***** SUPPLIED PASSAGE

The Superpower They
Love to Hate
For many foreigners, anti-Americanism is
a reflex. But in this globalized age, every place is getting
more like every place else.
By Michael Elliott
Newsweek, January 31, 2000
Nothing quite like it had ever been seen
before. Gathered at the United Nations Security Council were
ambassadors, dignitaries and those just looking for a good
show. Jesse Helms, veteran chairman of the Senate Foreign
Relations Committee, was in New York to give his audience a
lesson in language "a little more blunt" than they
were accustomed to hearing. The United States might be behind
in its dues to the United Nations, Helms said, but it was not
a "deadbeat nation." If America, as it did during
the Reagan years, decided to "lend support to nations
struggling to break the chains of tyranny," that was its
own business. In fact, argued Helms, if the United Nations
sought to "impose its presumed authority" on
America, it could face "eventual U.S. withdrawal"
from the organization. Then the members of the council firmly
made their own points—the United States had obligations of
membership; collective action was not the same as world
government. And Martin Andjaba, the ambassador from Namibia,
said that under the Reagan doctrine "some of us who were
legitimate and genuine national liberation movements were
called other names—terrorists."
It was a brief example of the way the world
is now often supposed to be. There, isolated, stood the United
States; arrayed against it was the rest of the world,
exasperated and offended by America's claim that it could do
what the hell it liked. And yet... there's another way to look
at the events at the United Nations. The mood was candid,
certainly; but polite. For Russia and China both, Helms's
insistence on the importance of national sovereignty rang
happy chords. And the disagreements between Helms and his
interlocutors were not what they once were; the right
contribution of the United States to the U.N. budget is a long
way from the tense hostility of the cold war. Indeed, at a
dinner the following night in honor of Richard Holbrooke,
America's U.N. ambassador, Helms and Andjaba greeted each
other warmly. The idea of the rest of the world enjoyably
throwing tomatoes at America looked too simple.
To be sure, it's not hard to find examples
of old-fashioned resentment of the American giant. Around the
world, there was widespread dismay last year when the Senate
rejected the treaty banning nuclear tests. Both Russia and
China saw NATO's war in Kosovo as a willful intrusion of
American power onto the sovereign rights of independent
nations. These are protests against the "hard"
manifestations of American might, expressed in geopolitical
and military terms. In addition, the twin phenomena of
globalization and the revolution in information technology
have helped create a new form of American dominance, one that
Harvard's Joseph Nye has christened "soft power." It
is the combination of these two sorts of force—one political
and military, one cultural and economic—that leads those
like French Foreign Minister Hubert Vedrine to christen the
United States a "hyperpower."

**********
***** ENTRIES SHOWN

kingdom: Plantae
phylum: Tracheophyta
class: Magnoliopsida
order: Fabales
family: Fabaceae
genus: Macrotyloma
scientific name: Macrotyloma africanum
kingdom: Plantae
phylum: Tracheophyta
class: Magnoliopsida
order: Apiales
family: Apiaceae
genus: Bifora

**********
***** ENTRIES SHOWN

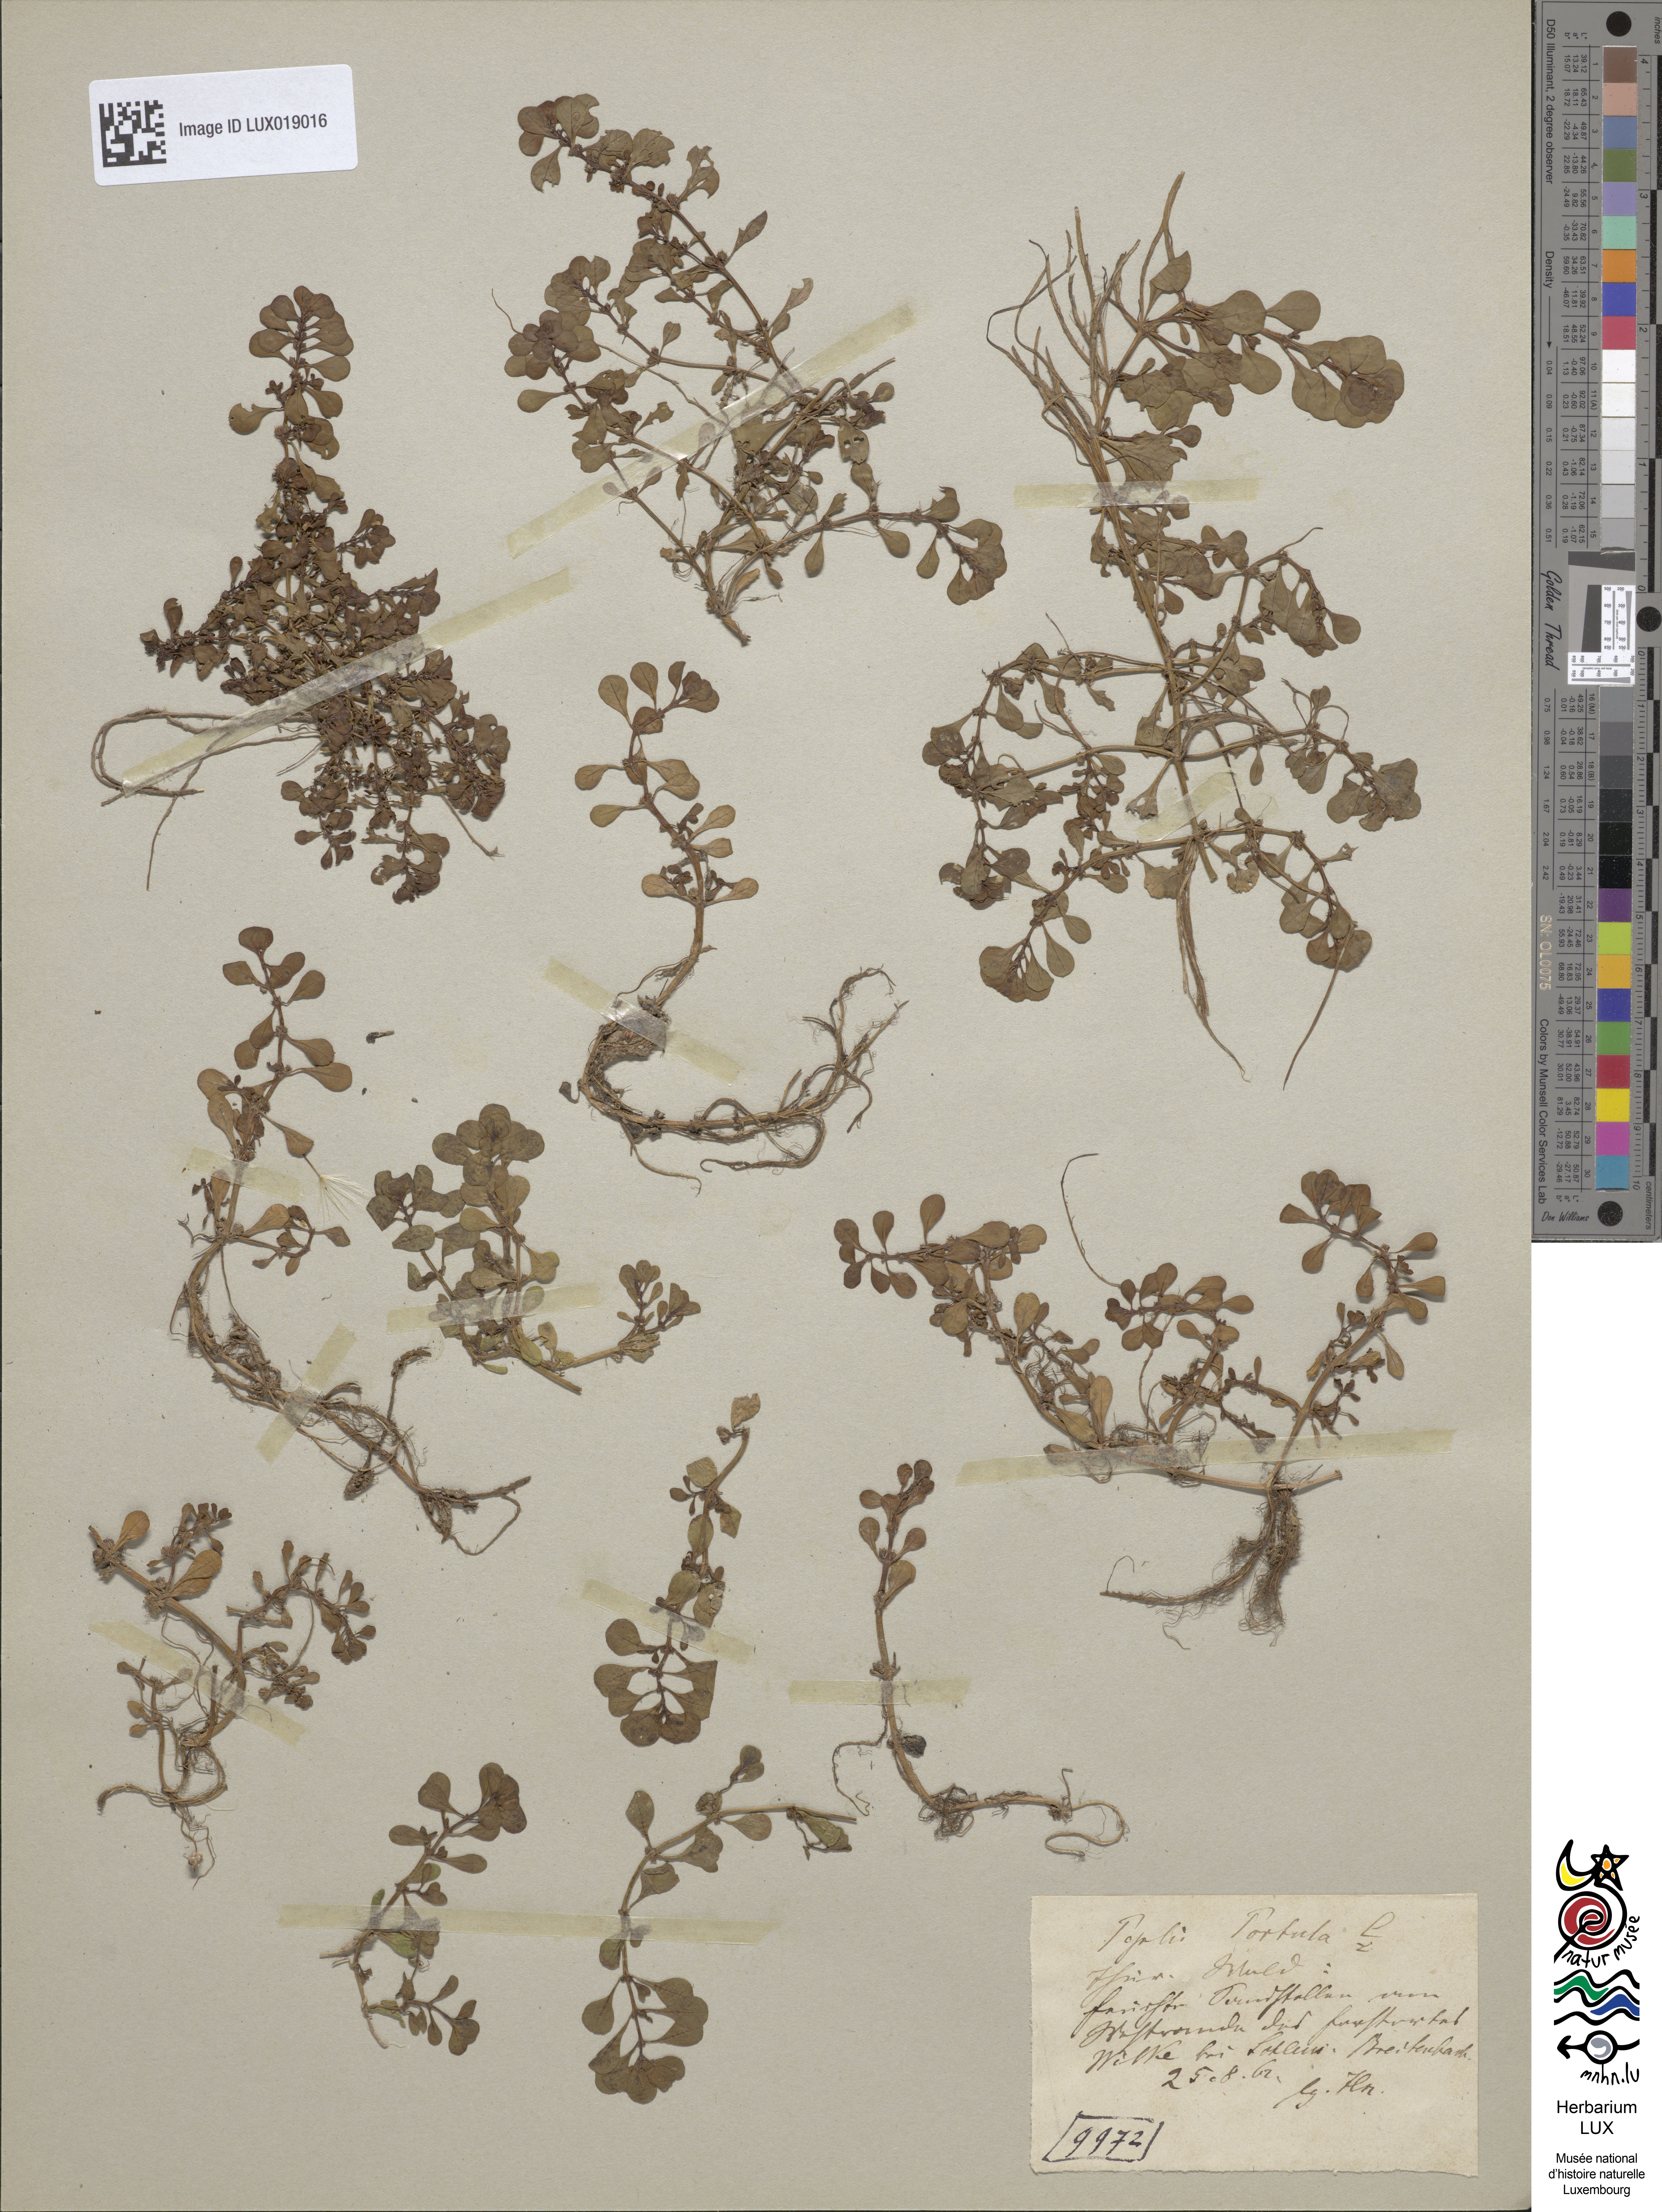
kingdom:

**********
***** ENTRIES SHOWN

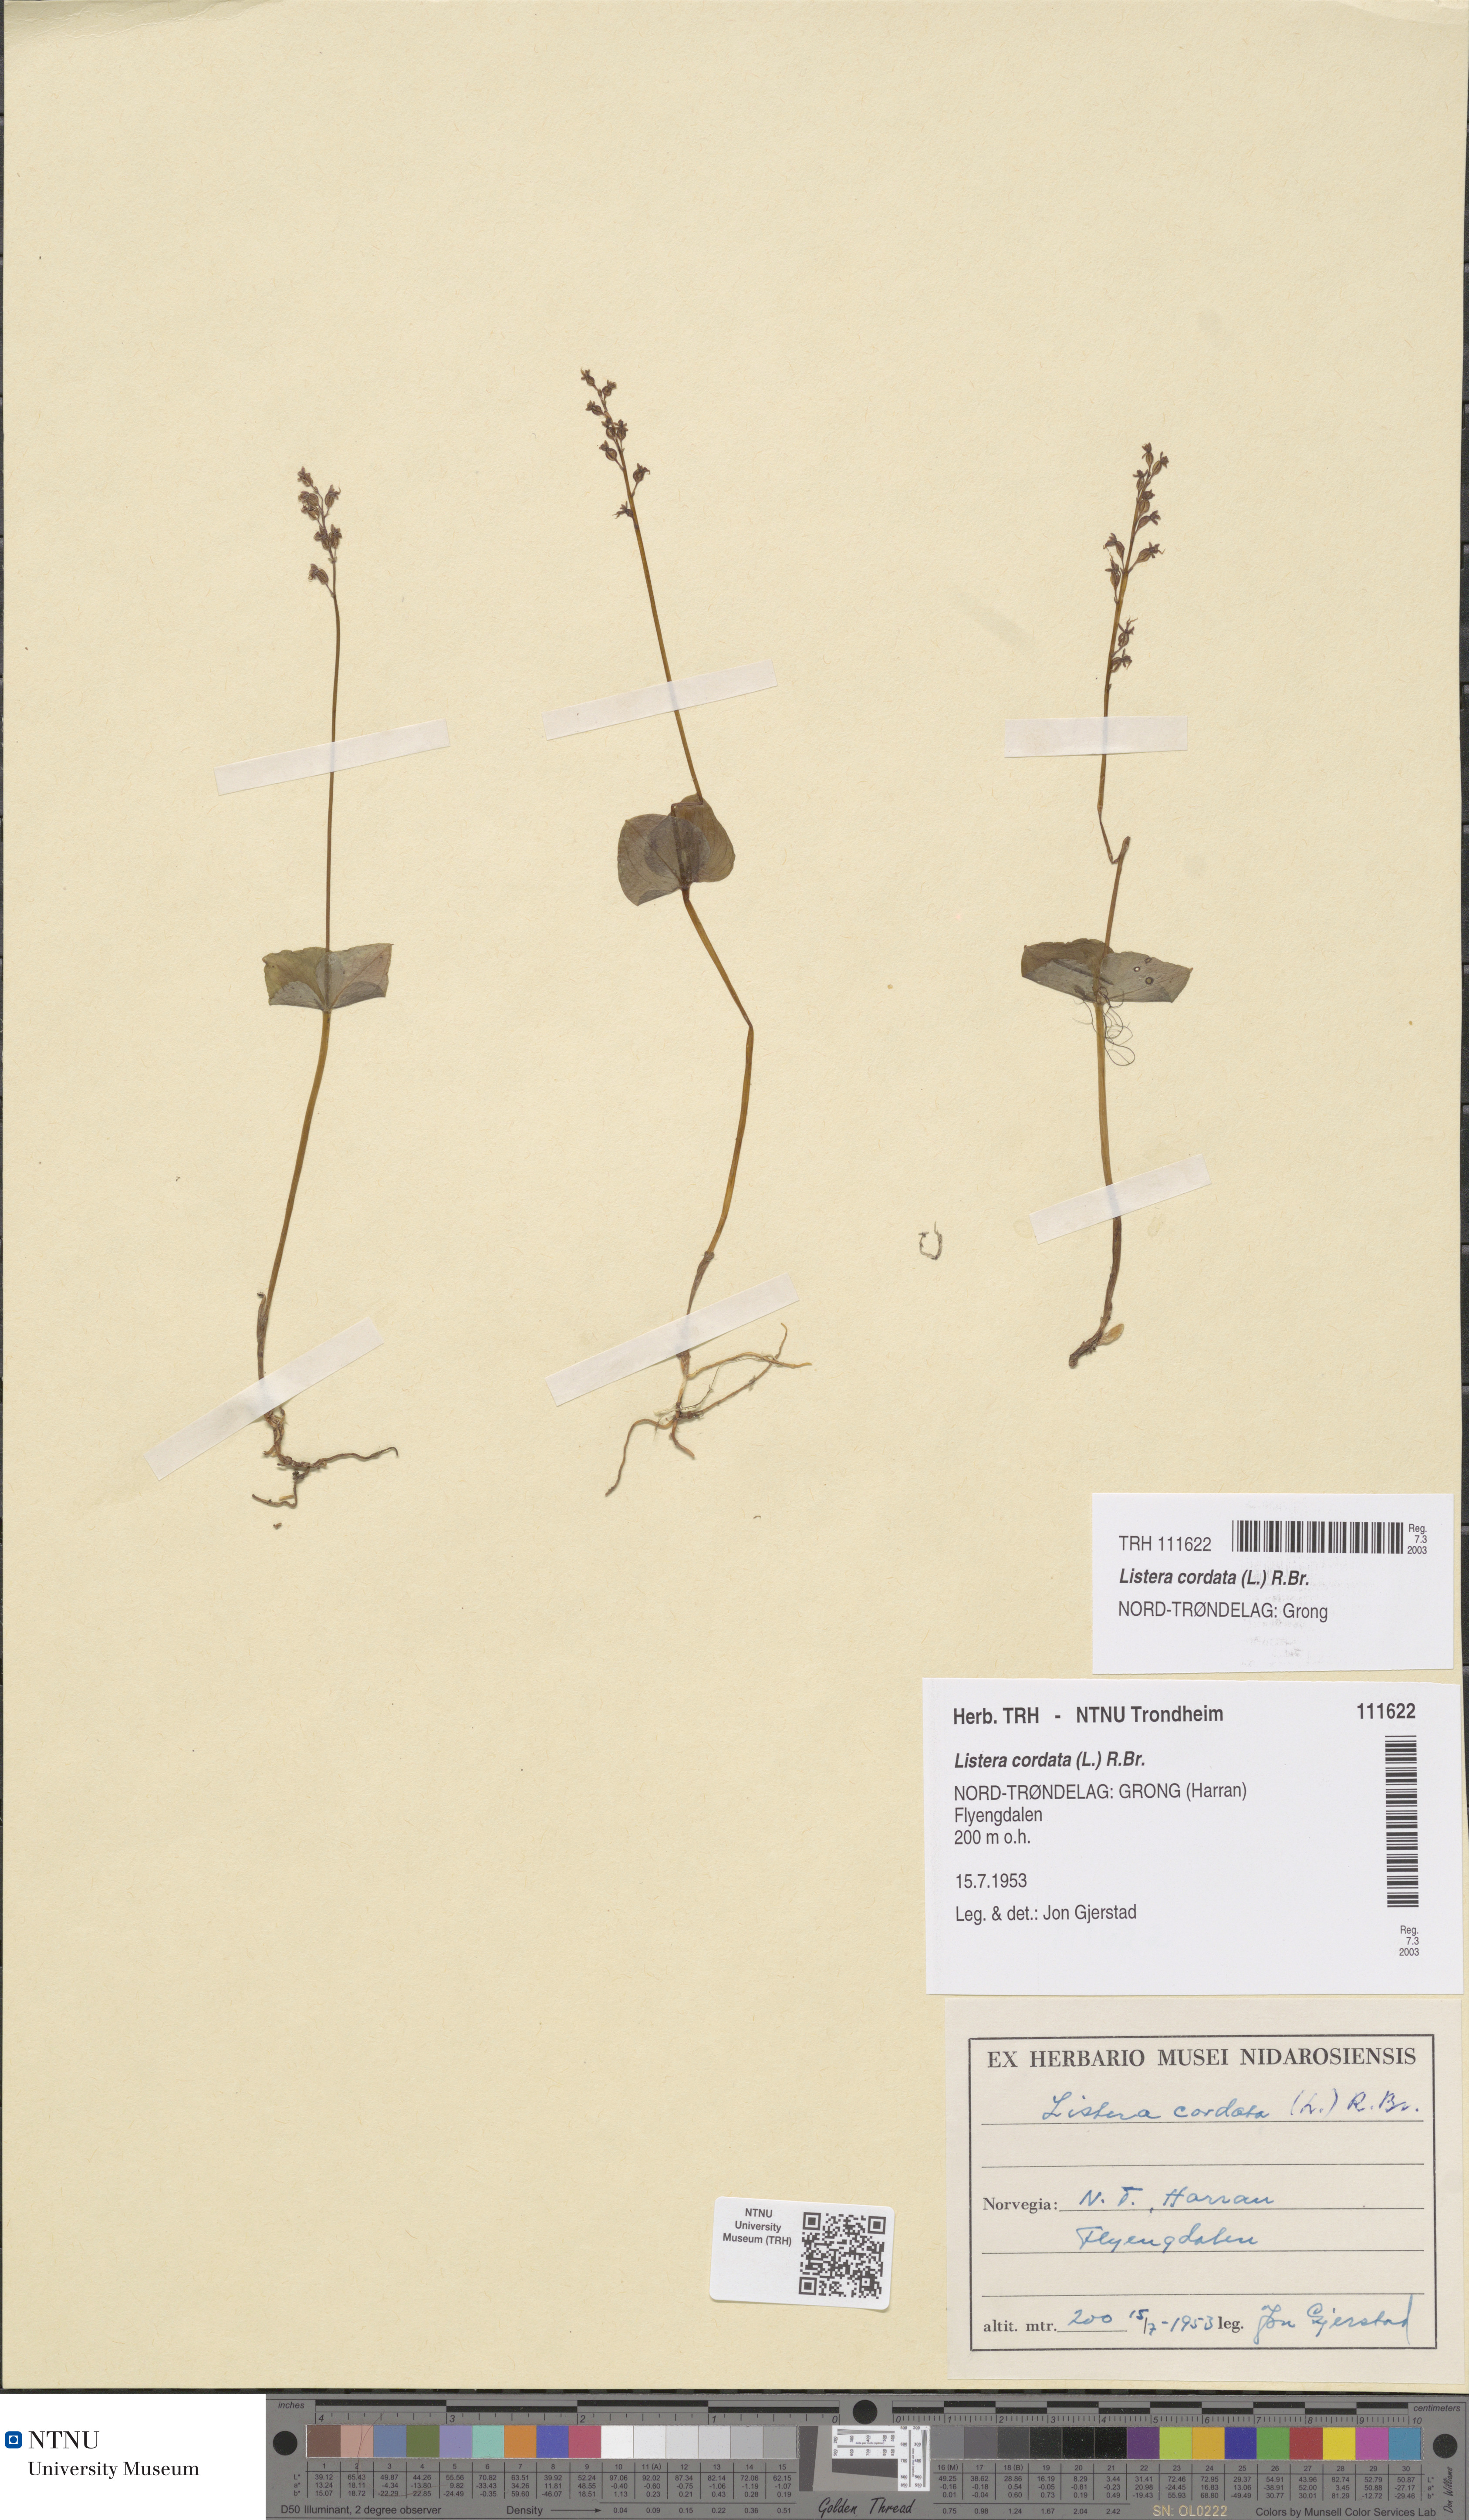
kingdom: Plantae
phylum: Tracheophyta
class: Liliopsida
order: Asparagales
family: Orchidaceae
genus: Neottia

**********

- [EXERCISE DESCRIPTION] Give the stretch of the anti-Americanism article from "The Superpower They" through "every place else." again, substituting "habit" for "reflex".

- [FINAL ANSWER]
The Superpower They
Love to Hate
For many foreigners, anti-Americanism is
a habit. But in this globalized age, every place is getting
more like every place else.